Material provided:
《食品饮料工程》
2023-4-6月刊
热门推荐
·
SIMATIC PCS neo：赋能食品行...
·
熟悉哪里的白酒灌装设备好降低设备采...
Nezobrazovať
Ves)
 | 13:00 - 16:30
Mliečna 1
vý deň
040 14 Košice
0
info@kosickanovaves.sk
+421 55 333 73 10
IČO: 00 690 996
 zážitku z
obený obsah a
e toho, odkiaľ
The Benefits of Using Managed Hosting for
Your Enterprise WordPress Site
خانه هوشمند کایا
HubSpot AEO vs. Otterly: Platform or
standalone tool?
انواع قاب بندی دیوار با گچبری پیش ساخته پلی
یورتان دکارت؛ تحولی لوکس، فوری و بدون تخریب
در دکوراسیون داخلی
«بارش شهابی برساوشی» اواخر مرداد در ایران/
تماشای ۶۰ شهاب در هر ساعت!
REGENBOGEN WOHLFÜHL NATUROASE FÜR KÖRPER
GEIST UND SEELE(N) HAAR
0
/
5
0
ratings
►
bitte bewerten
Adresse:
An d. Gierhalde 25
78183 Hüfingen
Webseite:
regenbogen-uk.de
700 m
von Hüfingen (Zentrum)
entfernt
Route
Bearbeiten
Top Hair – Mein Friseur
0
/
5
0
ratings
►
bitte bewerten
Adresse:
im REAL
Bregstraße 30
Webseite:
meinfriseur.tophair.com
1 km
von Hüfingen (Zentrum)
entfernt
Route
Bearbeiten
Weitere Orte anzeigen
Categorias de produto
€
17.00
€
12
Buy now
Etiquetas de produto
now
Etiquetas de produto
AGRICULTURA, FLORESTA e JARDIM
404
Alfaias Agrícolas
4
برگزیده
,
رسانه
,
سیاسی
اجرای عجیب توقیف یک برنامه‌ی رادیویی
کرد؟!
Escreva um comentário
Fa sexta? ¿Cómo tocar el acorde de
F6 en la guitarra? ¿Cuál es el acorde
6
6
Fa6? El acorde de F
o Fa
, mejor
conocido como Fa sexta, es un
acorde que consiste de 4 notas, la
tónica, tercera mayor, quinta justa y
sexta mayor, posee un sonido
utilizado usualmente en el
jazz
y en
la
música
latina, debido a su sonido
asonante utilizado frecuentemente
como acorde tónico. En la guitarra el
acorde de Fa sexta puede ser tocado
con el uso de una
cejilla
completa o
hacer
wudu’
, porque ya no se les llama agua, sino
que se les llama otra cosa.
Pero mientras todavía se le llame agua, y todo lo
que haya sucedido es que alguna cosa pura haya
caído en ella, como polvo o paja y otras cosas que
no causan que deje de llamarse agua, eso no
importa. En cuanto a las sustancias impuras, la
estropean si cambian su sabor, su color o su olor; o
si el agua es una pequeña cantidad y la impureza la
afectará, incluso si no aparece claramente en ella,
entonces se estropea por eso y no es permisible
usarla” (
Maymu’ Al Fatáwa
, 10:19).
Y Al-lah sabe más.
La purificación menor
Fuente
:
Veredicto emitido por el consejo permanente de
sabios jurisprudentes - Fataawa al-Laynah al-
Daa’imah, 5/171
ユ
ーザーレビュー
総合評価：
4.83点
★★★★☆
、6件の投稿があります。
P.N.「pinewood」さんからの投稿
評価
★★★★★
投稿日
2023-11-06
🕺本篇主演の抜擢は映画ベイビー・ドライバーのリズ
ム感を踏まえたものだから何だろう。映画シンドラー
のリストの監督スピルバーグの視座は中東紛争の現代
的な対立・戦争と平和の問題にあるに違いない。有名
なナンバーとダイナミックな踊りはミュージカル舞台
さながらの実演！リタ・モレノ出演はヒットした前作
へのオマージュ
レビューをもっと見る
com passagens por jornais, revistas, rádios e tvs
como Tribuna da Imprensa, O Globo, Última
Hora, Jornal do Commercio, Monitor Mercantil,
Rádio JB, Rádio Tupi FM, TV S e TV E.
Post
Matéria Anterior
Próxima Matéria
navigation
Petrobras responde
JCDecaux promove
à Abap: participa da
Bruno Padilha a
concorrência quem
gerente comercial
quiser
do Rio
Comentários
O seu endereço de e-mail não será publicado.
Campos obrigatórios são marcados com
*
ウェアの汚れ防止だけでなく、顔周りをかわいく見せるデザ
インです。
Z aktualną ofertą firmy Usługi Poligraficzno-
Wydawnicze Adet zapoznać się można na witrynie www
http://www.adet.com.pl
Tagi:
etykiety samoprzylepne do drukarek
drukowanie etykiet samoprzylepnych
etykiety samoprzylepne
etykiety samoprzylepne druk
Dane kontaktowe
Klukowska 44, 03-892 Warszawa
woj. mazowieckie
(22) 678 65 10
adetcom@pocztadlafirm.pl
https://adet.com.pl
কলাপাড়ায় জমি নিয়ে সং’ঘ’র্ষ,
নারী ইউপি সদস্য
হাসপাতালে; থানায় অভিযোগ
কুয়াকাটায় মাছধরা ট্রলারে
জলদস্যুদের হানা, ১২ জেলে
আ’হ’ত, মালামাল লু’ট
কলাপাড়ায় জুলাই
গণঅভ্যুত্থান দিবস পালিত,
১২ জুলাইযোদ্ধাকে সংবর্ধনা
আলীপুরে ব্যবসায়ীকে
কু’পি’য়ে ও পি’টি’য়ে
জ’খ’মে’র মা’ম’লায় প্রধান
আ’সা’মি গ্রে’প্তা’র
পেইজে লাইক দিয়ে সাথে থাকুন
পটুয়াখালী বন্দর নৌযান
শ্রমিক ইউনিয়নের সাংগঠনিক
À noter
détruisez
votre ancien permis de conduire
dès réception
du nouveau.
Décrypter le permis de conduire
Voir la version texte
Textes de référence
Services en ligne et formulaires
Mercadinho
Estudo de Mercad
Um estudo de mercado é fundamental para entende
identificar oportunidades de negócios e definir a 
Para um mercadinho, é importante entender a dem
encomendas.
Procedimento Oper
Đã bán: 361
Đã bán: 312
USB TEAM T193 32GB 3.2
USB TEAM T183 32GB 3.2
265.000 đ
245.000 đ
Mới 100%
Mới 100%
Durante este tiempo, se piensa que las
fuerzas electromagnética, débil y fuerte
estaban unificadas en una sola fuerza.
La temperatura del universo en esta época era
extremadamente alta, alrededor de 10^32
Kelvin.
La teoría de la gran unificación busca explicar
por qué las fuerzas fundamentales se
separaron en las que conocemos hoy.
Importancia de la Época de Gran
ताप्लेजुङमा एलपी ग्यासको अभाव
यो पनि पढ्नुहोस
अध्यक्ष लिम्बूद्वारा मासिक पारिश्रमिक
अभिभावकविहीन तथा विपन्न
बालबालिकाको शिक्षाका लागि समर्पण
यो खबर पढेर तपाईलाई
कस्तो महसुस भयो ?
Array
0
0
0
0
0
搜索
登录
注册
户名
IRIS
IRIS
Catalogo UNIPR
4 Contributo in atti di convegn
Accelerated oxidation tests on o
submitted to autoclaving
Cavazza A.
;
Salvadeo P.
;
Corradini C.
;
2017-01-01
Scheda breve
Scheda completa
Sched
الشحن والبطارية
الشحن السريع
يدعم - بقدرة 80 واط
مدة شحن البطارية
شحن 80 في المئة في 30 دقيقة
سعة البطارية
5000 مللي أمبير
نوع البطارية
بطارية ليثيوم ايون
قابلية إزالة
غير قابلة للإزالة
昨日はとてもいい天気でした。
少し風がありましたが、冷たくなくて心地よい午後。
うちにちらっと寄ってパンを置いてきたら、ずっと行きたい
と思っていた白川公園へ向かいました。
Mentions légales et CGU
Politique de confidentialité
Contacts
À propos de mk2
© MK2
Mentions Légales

Problem description: Give again exactly, and only, the lines above starting at the one with "afectará, incluso si" and ending at the one with "Veredicto emitido por".

Task solution:
afectará, incluso si no aparece claramente en ella,
entonces se estropea por eso y no es permisible
usarla” (
Maymu’ Al Fatáwa
, 10:19).
Y Al-lah sabe más.
La purificación menor
Fuente
:
Veredicto emitido por el consejo permanente de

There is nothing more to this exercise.